Following on from January’s so-so Let’s Go Eat the Factory, this second serving from the reunited ‘classic line-up’ is certainly the best Guided By Voices album of the year, without quite matching the shambolic splendour of albums such as Bee Thousand and Alien Lanes, which for better or worse are still nigh-on impossible not to mention here.
“He Rises! (Our Union Bellboy)” makes for a rousing, chiming opener – a relative epic at just over three minutes, in fact – which acquires a nocturnal air of wonderment before crashing back into Bob Pollard and co’s time-honoured stodgy lo-fi. This solid start is then consolidated by the rollicking, jagged rocker “Blue Babbleships Bay”, the big, psych-y lead guitar riff of which recalls The Flaming Lips’ “Halloween on the Barbary Coast”, and the gently driving, sun-kissed psychedelia of Tobin Sprout’s “Forever Until It Breaks”.
The title track then becomes the third track out of the first four alone to clock in at over three minutes, doing good by its lyrical refrain of “up as we go now” with bouncing, brassy verging-on-soul pop and an a capella interlude. It is marvellous, but arguably sets too high a standard too soon.
GBV aficionados might be surprised to hear the attempts at vocal harmonies on “Chain to the Moon”, which incidentally reminds a bit of “Gold Heart Mountain Top”, while the scuzzily punky “Hang Up and Try Again” wields such a classic GBV guitar sound that you might as well [insert ’90s-related activity here].
The breezy and ruminative “Keep It in Motion” has a loveliness about it that was lacking on Let’s Go Eat the Factory, not to mention some more charmingly ramshackle harmonies, and it leads straight into the drunken but purposeful sludge-rock of Mitch Mitchell’s Pollard co-write “Tyson’s High School”, which brings to mind some sort of cross between Hawkwind and early Pavement.
Sprout then continues his sterling contributions to the album with the back-to-back “They and Them” and “Fighter Pilot”, the former sounding like vintage British psych-pop, so un-GBV-ly ornate with its string, brass and piano, the latter as silly as some uber-stoned Ween outtake with its daft muted vocal (are any South Park fans reading reminded of this?).

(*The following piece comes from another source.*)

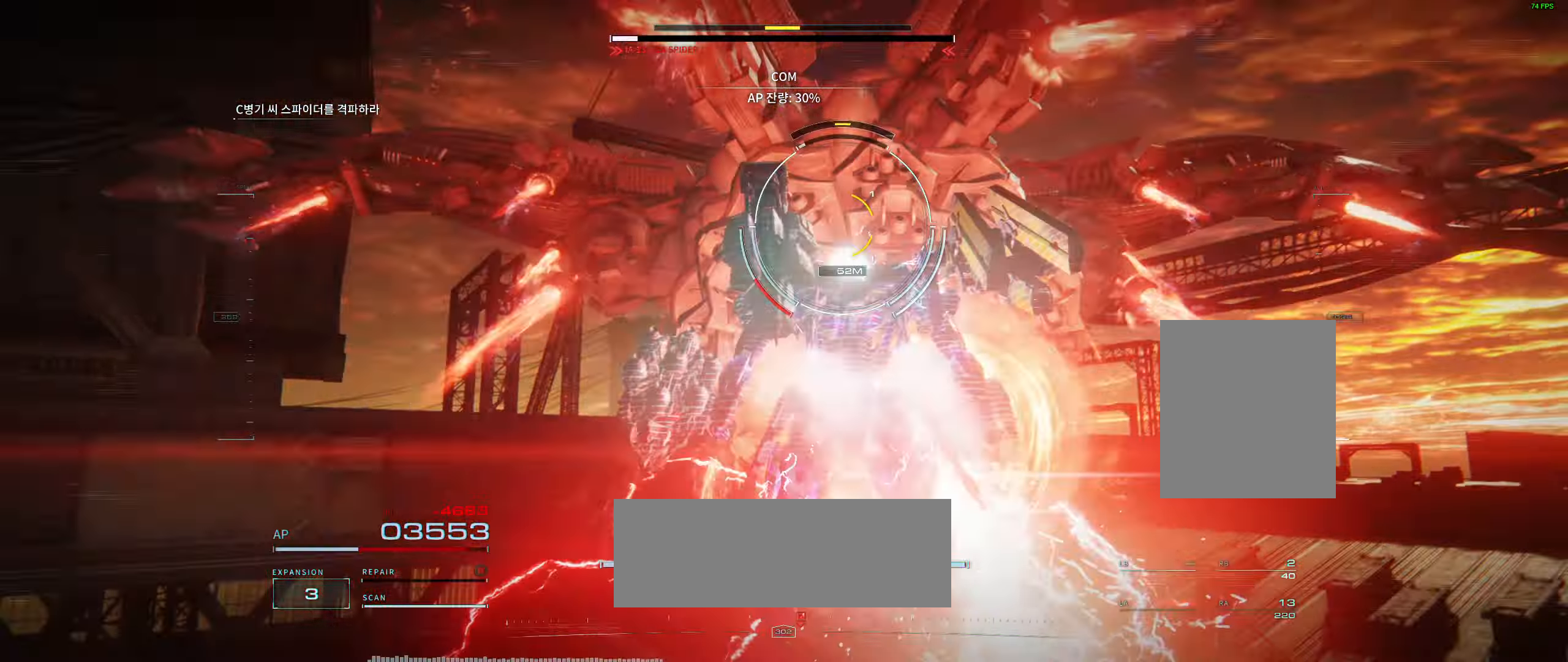
{"buttons": [], "left_stick": "down", "events": [[500, "left_stick", "down"]]}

“Roll of the Dice, Kick in the Head” registers like one of the less memorable numbers off Alien Lanes, and the ensuing “Billy Wire” like one of the stronger ones, smartly placing a trippy midsection in between bursts of grizzled power-pop. You may then be struck by the delicious string hook of Sprout’s “Starfire” and wonder if GBV have ever come as close to sounding like Love (the band fronted by Arthur Lee, not the emotion). Sprout, it would seem, likes his ’60s psych, and Class Clown Spots a UFO sees his songwriting, er, sprout wings. (Sorry.)
“It’s never the worst, ’cause it always gets a little better” we are reassured on Greg Demos’s Pollard co-write “Fly Baby”, the acoustic fingerpicking, lo-fi background hiss and tender vocal of which amount to a magical, mysterious beauty, before “All of This Will Go” (another of Sprout’s) and “The Opposite Continues” go on to remind of early Kinks and early Super Furry Animals respectively, the latter specifically recalling this lost gem.
We then have the pared-down, slightly-shambolic-but-strangely-charming-with-it, a fifty-second piano piece titled “Lost in Spaces” that features the sloppiest of sloppily double-tracked vocals, and finally the crashing and authoritative “No Transmission”. All in all, it’s another Guided By Voices record that sure ain’t perfect but has enough good stuff on it – occasionally very good – to make the whole exercise worthwhile.
Rocksucker says: Three and a Half Quails out of Five!